The wingnuts continue to wag fingers at feminists for not supporting Gov. Palin’s election campaign. The way these loopers misrepresent feminist positions would be comical if it wasn’t so agenda driven.
- Jim Quinn (paraphrased): feminists simply can’t stand that Palin didn’t join the Abortion Cult when pregnant with her son Trig.
WRONG: Palin made a choice, an informed choice, taking into account her own wishes and her own circumstances, and feminists support women making their own reproductive choices about the size and timing of their families. Good for her, and how fortunate that she doesn’t live in a country which would have forced her to have an abortion (like China) and neither does she live in a country where she could not access an abortion if she had decided that terminating the pregnancy was the best choice for her (like Ireland).

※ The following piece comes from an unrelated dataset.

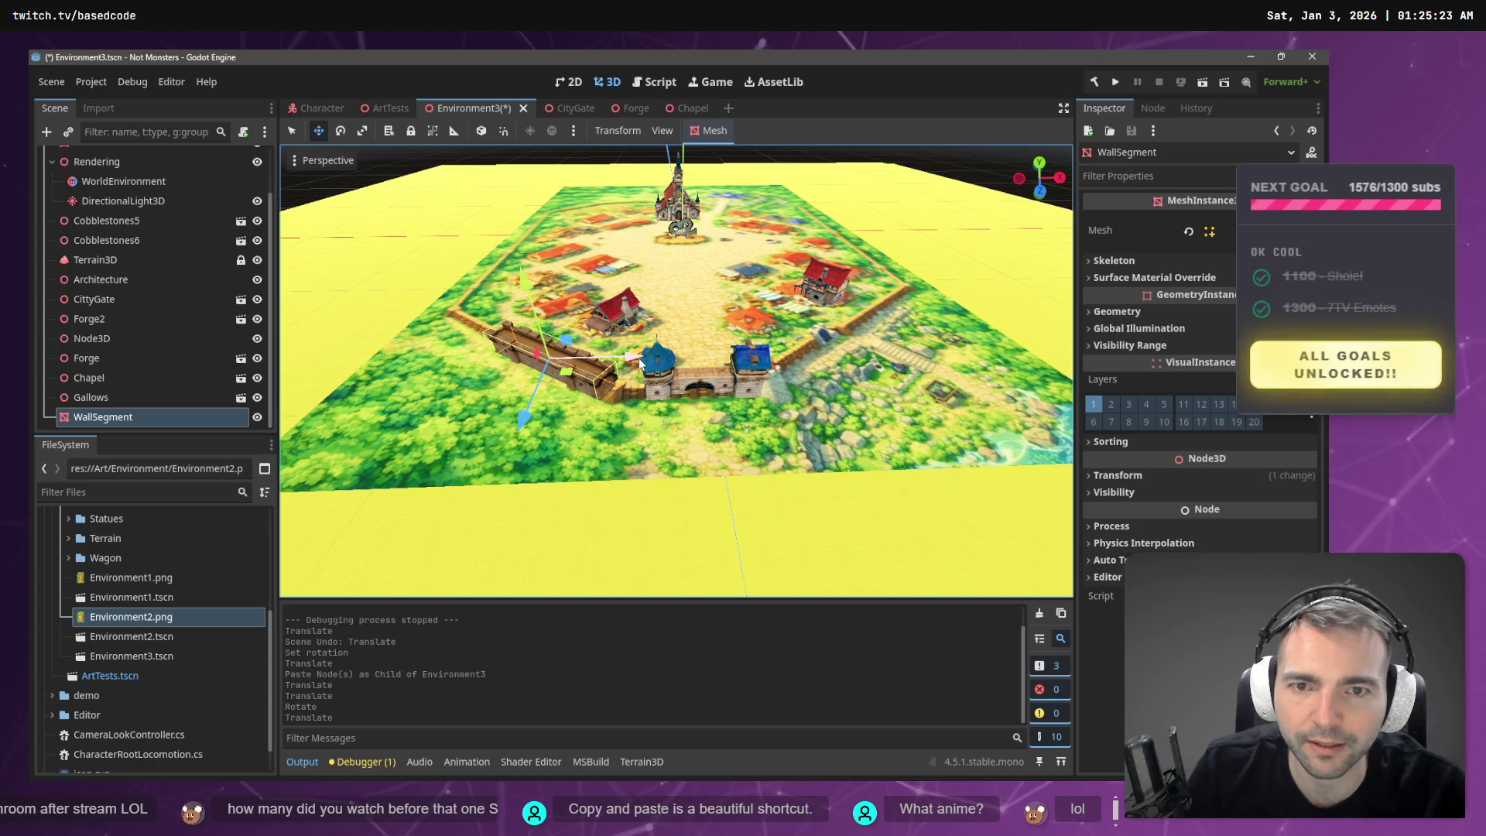
{"action": "left_click_drag", "start_coordinate": [697, 372], "coordinate": [724, 403]}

However, Palin enthusiastically advocates a social/religious movement which which takes opposition to abortion to the extreme of opposing women’s health services that help poor women who do want healthy babies, just because these women’s health services also provide abortions to women who don’t want to be pregnant. This advocacy of the restriction of reproductive choice for other women is what feminists who oppose Palin’s election campaign are objecting to, not her own personal reproductive choices.
- Kerri Houston Toloczko (paraphrased): feminists are hypocrites for not loving Todd Palin to pieces when he’s so happy to support his wife’s high-flying career.
WRONG: the Palins’ mutually supportive and egalitarian marriage is worthy of admiration and emulation, and feminists support and encourage couples who recognise that it can be the female partner who has the most capacity for achievement and financial gain, and who cheerfully organise the division of domestic labour accordingly. I very much doubt that any feminist on the planet begrudges Palin her proud, supportive husband, and it is certainly true that such rationally egalitarian relationships are one aspect of the feminist ideal. Good for them.
However, the Palins are both on the record as dedicated social and economic conservatives who support a whole raft of policy positions that most feminists have always opposed. If feminists suddenly decided that those policies didn’t matter any more simply because Palin is a woman and her husband manages their home, then that would be hypocrisy. Continuing to oppose policies that feminist organisations have opposed for decades, even when a woman with a hunky househusband is the leadership figure promoting them, is an example of feminists being consistent.
Anyone got any more Nuance For Dummies needing an airing?
Categories: culture wars, ethics & philosophy, gender & feminism, media, Politics, relationships, work and family
Sorry that I can’t give you a source, but I read somewhere at the time of Palin’s nomination that it was some women on the left side of politics in America who were decrying Sarah Palin for going back to work straight after having her last (disabled) child and that it was the CONSERVATIVES who were championing her right to choose to go back to work, rather than being his full-time carer.
I remember thinking “WTF?” I wish I’d bookmarked the page, because something about it seemed arse-up. I think in retrospect it was probably a right-wing beat up, because I don’t know of any left-leaning women who would do anything other than support the rights of another working woman to choose to work (not to mention saying three cheers for Palin’s husband’s decision to be a stay-at-home father).
In the scheme of this rather nasty presidential campaign (especially from the GOP), I wouldn’t be in the least surprised to hear that it was something that had just been made up.